Regardless of how the November elections for the U.S. Senate go, whether it’s a new Republican or a continued Democratic majority, the prospect for more offshore drilling along the East Coast is likely.

That is not just because of the economics of energy demand, which are inarguable. America needs more energy production, even if — as experts strongly endorse, and President Barack Obama has pushed in office — we do more to conserve energy.

The prospects of East Coast energy production looked brighter politically early in this decade, as states saw several key developments: a need for more energy, obviously, but also the benefits of offshore development in state’s economies.

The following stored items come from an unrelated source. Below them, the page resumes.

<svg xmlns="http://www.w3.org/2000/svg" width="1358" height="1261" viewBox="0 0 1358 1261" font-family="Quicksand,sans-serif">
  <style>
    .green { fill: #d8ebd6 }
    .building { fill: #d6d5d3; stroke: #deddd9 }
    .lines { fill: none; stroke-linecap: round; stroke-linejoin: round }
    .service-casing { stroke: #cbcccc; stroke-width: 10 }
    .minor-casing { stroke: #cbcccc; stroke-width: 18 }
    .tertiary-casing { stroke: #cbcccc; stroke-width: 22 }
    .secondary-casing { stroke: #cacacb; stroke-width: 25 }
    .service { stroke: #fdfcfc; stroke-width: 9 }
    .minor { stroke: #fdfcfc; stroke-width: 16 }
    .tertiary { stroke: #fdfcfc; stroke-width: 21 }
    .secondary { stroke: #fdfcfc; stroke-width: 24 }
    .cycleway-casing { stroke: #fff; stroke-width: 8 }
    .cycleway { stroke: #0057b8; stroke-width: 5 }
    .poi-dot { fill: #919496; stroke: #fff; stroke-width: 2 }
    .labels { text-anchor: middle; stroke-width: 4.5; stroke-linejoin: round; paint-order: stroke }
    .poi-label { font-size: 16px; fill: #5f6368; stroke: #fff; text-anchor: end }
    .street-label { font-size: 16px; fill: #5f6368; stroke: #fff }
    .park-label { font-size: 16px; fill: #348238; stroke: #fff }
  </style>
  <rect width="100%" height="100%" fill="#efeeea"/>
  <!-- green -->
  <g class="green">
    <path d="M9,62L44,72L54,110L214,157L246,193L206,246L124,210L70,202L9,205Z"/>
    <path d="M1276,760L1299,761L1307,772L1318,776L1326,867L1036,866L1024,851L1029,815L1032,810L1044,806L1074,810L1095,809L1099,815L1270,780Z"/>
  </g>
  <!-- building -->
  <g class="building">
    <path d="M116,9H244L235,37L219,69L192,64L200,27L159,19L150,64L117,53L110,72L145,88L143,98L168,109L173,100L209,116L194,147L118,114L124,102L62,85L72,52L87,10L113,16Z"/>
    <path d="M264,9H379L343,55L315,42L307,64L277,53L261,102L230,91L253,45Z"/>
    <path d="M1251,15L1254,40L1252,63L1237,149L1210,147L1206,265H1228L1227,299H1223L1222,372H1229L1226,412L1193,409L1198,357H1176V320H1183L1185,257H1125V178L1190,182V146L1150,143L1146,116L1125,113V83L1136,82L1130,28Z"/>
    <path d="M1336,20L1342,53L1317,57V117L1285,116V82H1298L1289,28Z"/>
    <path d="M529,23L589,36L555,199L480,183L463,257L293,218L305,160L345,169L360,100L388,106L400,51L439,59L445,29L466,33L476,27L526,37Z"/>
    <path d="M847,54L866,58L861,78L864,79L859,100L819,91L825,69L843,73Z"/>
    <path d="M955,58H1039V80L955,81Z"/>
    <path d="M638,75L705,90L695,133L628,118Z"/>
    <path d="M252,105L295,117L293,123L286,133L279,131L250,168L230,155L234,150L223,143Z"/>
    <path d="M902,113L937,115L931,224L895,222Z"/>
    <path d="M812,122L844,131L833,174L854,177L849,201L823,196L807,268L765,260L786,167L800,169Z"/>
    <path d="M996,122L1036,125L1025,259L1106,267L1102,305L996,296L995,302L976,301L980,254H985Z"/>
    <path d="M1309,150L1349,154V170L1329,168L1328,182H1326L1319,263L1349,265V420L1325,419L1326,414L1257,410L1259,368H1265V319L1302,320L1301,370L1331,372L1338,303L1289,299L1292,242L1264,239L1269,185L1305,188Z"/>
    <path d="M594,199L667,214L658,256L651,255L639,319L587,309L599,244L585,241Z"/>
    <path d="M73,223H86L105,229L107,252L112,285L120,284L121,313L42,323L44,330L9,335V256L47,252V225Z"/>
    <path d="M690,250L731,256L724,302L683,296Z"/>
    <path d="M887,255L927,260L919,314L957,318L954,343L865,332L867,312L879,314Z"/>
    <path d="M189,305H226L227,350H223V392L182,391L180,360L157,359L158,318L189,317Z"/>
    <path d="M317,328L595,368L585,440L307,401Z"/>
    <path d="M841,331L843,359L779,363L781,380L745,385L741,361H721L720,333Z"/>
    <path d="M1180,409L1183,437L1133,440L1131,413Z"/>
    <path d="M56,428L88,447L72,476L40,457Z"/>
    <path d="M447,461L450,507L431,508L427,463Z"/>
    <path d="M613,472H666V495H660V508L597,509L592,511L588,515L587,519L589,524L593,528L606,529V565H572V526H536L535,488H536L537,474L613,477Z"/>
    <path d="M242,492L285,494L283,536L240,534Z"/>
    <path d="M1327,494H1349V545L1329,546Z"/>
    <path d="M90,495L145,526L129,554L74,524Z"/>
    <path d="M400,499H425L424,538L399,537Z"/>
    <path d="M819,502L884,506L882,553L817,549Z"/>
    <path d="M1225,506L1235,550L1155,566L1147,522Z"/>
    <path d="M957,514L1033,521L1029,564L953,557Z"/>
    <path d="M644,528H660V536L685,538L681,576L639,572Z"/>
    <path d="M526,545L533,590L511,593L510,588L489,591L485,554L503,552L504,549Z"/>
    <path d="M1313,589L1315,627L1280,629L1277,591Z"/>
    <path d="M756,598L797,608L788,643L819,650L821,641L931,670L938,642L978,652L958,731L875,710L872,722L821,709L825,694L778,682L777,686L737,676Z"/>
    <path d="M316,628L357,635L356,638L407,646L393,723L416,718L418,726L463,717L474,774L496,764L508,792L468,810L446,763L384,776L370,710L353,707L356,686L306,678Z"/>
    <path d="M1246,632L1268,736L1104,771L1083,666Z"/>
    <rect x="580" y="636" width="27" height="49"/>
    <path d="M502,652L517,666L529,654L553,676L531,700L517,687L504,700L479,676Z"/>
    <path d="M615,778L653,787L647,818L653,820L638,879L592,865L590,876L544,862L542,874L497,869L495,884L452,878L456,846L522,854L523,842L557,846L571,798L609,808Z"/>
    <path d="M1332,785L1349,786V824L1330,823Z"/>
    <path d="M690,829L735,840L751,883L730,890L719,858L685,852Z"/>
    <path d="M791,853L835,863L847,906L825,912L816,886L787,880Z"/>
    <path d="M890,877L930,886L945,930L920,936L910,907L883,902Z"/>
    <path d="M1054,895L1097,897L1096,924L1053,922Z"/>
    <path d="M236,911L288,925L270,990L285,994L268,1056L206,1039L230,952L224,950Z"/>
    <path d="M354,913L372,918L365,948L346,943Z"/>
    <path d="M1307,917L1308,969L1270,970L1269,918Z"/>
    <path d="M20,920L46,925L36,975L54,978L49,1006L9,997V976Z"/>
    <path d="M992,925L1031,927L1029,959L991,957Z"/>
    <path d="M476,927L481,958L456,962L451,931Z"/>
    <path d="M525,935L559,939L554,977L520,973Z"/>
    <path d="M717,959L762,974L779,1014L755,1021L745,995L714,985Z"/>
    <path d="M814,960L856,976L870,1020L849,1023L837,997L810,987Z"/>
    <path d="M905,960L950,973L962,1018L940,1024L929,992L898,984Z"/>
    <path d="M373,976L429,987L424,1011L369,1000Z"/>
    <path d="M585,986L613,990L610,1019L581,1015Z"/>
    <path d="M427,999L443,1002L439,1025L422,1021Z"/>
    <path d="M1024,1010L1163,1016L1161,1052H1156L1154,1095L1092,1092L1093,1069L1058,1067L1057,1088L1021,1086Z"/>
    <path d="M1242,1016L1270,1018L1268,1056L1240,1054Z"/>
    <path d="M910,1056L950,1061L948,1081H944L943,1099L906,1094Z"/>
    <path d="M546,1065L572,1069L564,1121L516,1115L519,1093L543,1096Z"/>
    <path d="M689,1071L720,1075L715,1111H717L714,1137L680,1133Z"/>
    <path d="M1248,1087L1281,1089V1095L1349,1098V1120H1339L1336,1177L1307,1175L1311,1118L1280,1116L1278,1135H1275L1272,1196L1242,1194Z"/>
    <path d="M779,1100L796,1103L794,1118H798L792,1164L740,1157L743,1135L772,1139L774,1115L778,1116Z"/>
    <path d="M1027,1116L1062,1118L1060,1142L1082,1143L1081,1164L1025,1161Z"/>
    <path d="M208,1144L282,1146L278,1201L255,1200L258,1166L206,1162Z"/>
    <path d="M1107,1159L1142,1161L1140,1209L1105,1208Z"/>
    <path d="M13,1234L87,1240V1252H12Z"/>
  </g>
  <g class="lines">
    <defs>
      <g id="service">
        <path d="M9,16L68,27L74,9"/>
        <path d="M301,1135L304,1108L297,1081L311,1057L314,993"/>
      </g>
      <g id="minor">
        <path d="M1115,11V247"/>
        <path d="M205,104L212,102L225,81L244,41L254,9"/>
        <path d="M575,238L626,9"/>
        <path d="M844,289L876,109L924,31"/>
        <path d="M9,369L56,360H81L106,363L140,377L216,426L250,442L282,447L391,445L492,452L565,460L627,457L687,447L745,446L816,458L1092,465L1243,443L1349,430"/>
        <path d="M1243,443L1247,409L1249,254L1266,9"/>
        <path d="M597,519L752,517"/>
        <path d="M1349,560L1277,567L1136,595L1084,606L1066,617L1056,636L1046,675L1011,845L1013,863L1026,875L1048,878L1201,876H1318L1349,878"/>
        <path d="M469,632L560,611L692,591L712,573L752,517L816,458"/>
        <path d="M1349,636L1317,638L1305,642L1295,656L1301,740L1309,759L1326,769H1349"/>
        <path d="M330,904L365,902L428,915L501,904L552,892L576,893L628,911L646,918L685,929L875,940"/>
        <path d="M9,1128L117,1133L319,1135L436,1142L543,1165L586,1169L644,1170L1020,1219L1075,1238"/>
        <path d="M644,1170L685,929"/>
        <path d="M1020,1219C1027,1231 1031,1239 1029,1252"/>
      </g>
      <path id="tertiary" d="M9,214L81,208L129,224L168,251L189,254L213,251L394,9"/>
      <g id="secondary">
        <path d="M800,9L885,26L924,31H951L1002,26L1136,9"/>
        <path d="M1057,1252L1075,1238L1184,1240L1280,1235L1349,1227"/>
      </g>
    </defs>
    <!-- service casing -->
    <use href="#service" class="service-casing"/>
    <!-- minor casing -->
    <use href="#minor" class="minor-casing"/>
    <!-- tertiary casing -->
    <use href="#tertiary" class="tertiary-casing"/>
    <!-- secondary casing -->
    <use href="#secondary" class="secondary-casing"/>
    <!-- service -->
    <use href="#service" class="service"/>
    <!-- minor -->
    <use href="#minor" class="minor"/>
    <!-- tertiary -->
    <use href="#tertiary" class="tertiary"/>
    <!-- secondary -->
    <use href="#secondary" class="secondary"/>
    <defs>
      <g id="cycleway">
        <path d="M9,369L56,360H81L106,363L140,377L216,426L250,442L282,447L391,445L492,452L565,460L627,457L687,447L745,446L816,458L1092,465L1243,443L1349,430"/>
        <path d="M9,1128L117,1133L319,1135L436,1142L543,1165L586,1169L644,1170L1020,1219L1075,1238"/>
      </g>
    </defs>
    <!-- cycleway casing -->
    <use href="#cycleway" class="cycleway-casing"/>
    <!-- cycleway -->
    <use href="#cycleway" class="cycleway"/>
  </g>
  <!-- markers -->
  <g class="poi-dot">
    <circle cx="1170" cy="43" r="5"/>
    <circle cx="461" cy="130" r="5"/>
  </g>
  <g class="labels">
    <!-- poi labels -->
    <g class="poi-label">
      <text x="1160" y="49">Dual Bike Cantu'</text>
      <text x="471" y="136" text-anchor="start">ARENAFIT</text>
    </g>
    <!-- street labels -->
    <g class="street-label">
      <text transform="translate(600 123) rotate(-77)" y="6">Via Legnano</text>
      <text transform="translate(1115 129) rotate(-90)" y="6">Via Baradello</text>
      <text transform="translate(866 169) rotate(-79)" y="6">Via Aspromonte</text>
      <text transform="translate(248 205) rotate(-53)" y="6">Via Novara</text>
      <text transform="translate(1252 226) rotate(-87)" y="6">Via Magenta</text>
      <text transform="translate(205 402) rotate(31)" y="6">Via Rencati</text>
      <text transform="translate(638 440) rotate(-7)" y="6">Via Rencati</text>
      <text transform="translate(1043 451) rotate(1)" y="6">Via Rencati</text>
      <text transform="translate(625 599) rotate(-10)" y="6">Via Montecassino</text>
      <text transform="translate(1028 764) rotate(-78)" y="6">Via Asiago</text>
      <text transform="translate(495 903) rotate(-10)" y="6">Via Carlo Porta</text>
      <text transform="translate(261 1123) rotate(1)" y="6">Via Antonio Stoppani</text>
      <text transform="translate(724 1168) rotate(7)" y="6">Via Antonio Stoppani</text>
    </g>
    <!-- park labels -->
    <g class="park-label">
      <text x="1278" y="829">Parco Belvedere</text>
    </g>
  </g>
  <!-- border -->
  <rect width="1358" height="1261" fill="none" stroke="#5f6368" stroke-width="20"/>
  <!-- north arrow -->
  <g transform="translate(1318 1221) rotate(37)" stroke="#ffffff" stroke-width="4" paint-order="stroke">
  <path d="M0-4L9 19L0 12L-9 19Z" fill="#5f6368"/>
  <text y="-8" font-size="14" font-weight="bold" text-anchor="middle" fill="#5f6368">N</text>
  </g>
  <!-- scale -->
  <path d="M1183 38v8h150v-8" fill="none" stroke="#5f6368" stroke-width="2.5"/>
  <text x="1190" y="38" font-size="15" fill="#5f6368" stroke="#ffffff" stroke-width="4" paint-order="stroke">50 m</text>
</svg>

That was helped along by offshore revenue sharing legislation pushed by the Louisiana delegation and particularly pro-development U.S. Sen. Mary Landrieu, D-La., chairwoman of the Energy Committee. Landrieu this year told the Press Club of Baton Rouge that Atlantic coast development is in the national interest, and that the nation ought to make the small but vital initial investment in seismic work to find out how much energy is out there. The Republican-led U.S. House has pushed for expanded drilling.

But that positive progress was undermined, in the most dramatic fashion possible, by the Deepwater Horizon drilling disaster and subsequent giant oil spill of 2010. On the West Coast, governors opposed to new development still hark back to the 1969 spill off Santa Barbara.

The interest in Atlantic drilling has not gone away, though. The economics demands of the nation require it.

At a recent conference in North Carolina, that state’s Republican governor, Pat McCrory, noted the growing energy needs of his citizens. “We are hypocrites in North Carolina if we expect to get all our energy from somewhere else and just expect that our hands are clean in this whole thing,” McCrory said.

That is just a fact, and growth equals energy. Even as the nation enjoys an onshore boom in energy production caused by fracking technologies, the demand for billions of barrels of oil and similar quantities of natural gas is not going to go down.

Perhaps it will be years off, because of the need to develop the infrastructure to handle energy production in states like North Carolina. But that process has to begin with exploration and then leasing in an offshore region that is likely to have substantial prospects for development.